Namun, cara kritik mahasiswa itu di-frame seolah tidak beretika. Frame semacam ini kemudian disebarluaskan untuk mengaburkan persoalan yang sebenarnya.
Padahal di balik semua itu, mahasiswa ingin mengkritik berbagai persoalan yang muncul belakangan ini,”
kata Jamil.
Lebih lanjut, dia menilai mahasiswa ingin menyampaikan kritik terhadap program pemerintah seperti Makan Bergizi Gratis (MBG), Koperasi Merah Putih, kenaikan harga BBM jenis Pertamax, anjloknya nilai rupiah, hingga melonjaknya harga bahan pokok.
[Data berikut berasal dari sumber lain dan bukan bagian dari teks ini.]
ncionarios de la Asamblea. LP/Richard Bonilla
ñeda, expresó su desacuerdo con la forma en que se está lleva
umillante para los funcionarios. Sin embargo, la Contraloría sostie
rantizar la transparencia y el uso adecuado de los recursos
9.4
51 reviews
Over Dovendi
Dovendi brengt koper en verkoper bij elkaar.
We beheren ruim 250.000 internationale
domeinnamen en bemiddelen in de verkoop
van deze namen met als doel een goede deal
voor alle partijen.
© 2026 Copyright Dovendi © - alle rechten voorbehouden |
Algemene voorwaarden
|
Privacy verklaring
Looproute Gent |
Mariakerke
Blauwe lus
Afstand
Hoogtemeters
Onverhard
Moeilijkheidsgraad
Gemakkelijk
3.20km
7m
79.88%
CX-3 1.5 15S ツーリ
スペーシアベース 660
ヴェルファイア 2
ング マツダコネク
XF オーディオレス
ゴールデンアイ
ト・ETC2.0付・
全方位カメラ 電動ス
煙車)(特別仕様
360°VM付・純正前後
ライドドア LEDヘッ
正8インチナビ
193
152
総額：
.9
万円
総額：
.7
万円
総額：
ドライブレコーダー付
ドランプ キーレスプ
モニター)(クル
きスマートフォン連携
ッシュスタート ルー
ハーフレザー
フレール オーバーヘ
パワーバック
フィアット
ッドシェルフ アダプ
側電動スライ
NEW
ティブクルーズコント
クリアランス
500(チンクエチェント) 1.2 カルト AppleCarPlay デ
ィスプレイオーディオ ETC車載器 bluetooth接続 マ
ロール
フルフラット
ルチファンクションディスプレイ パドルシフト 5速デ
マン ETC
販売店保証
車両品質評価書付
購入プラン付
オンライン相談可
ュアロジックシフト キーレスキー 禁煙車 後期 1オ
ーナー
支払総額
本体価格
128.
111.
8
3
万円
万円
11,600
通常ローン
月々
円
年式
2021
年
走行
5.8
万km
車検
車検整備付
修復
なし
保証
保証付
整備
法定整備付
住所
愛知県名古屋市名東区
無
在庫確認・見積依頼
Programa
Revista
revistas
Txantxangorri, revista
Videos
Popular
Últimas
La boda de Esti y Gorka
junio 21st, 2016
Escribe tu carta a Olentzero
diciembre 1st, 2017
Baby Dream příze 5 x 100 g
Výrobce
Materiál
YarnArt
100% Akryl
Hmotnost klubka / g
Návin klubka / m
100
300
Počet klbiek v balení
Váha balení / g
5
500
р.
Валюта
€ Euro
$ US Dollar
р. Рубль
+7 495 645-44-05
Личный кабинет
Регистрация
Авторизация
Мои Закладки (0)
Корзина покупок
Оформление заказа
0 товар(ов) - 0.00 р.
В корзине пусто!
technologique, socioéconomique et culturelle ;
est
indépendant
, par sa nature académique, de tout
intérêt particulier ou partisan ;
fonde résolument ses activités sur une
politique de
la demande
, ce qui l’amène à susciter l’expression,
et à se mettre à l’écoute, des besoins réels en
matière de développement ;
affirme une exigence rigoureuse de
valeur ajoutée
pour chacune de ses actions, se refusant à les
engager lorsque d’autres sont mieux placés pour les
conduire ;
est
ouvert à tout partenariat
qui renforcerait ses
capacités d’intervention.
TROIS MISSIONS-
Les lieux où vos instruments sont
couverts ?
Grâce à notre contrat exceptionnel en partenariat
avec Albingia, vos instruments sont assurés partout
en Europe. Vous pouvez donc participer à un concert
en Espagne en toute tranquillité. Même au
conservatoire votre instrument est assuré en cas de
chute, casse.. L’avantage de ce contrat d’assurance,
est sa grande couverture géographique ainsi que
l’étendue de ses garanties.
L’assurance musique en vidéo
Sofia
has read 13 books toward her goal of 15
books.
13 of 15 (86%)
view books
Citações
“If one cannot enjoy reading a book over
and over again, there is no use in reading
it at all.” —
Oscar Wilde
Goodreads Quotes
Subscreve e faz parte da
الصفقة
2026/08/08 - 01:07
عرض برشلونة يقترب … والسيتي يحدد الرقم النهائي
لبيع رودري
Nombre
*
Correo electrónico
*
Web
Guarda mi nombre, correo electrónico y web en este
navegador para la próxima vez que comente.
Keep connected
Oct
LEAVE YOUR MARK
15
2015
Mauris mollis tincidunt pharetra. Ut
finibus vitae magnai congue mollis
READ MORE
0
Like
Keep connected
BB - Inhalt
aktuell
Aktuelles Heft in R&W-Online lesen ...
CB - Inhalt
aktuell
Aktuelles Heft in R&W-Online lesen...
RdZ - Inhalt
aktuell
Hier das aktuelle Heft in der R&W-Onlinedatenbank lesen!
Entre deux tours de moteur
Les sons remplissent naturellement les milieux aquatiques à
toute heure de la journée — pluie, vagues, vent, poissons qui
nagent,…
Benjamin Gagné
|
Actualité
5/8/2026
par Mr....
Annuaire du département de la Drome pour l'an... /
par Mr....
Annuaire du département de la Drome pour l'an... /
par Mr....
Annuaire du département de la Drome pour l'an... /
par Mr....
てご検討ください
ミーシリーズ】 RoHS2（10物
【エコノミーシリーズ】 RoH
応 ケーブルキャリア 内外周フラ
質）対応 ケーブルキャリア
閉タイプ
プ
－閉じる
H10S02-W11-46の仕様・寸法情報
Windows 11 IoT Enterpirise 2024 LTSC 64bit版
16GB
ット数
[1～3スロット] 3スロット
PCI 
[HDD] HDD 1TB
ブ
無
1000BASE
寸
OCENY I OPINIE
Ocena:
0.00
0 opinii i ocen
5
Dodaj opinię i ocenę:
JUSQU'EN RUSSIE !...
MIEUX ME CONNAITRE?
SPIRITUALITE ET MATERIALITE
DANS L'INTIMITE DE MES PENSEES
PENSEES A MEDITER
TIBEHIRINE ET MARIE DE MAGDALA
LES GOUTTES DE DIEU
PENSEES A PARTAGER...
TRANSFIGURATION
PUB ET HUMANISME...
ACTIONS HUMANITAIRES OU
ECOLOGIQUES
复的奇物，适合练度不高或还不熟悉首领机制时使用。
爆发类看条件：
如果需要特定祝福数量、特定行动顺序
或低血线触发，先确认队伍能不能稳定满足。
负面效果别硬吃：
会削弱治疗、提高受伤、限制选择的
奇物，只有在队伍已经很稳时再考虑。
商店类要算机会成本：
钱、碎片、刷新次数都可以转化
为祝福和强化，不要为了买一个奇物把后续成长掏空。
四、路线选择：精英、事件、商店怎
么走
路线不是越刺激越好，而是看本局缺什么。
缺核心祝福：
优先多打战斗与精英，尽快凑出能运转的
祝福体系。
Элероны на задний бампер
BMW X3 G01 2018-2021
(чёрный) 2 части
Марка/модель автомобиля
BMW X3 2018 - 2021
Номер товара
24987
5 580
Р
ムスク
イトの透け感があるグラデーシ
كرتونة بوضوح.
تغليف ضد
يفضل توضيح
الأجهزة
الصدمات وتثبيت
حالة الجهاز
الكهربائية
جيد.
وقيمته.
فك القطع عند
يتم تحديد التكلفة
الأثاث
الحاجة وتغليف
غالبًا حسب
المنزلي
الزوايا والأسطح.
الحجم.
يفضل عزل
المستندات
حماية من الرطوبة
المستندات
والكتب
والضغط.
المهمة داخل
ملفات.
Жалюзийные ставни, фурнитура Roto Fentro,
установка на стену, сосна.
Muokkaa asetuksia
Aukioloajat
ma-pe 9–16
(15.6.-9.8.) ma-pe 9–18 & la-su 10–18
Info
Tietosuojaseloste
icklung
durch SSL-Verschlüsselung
Namun, ia menyayangkan substansi kritik itu menjadi hilang karena muncul tudingan mahasiswa tak beretika dalam diskusi di UGM.
Jadi, yang dinilai bukan substansinya tapi justru pada gaya mengkritiknya,”
ujar Jamil.
Jamil menyampaikan bahwa gaya mengkritik itu bersifat personal. Tidak ada gaya mengkritik yang sama persis untuk setiap orang.
Maka itu, menurut dia tak seharusnya yang dibesar-besarkan pada gaya mahasiwa mengkritik. Sebab, hal ini pasti menghilangkan penyampaian substansi kritik.
Jadi, apa yang terjadi di UGM itu jangan di frame melampui substansinya. Dengan begitu, semua pihak dapat melihat peristiwa tersebut lebih jernih dan utuh,”
tutur Jamil.
Penyesalan Budiman
Kepala BP Taskin Budiman Sudjatmiko sudah buka suara terkait insiden penggerudukan acara diskusi di UGM, pada Senin malam, 15 Juni 2026. Eks politikus PDIP itu mengingatkan forum diskusi mestinya jadi tempat dialog secara sehat.
Namun, yang terjadi di UGM malah diskusi terpaksa dihentikan karena kondisi ricuh dan tak kondusif.
Seharusnya kita bisa berdialog dengan sehat dan lancar. Saya mau kok berdiskusi dengan mahasiswa. Tapi tadi sayangnya kondisinya sudah tidak kondusif,”
kata Budiman dalam keterangannya, dikutip pada Rabu, 17 Juni 2026.
Dijelaskan Budiman, dirinya tak keberatan tetap berada di dalam gedung untuk berdialoh dengan mahasiswa. Tapi, karena kondisi ricuh, Budiman akhirnya dievakuasi petugas.
Budiman menekankan perbedaan pandangan bisa disampaikan dalam dialog yang terbuka. Bagi dia, kampus merupakan tempat yang sehat untuk pertukaran gagasan antara pemerintah dan mahasiswa.
Adapun dalam acara diskusi ‘Kopdar Bareng Mas Dar’ itu dihadiri Wakil Menteri Pertanian (Wamentan) Sudaryono, Budiman Sudjatmiko, dan Menteri Agraria dan Tata Ruang/Kepala Badan Pertanahan Nasional (ATR/BPN) Nusron Wahid.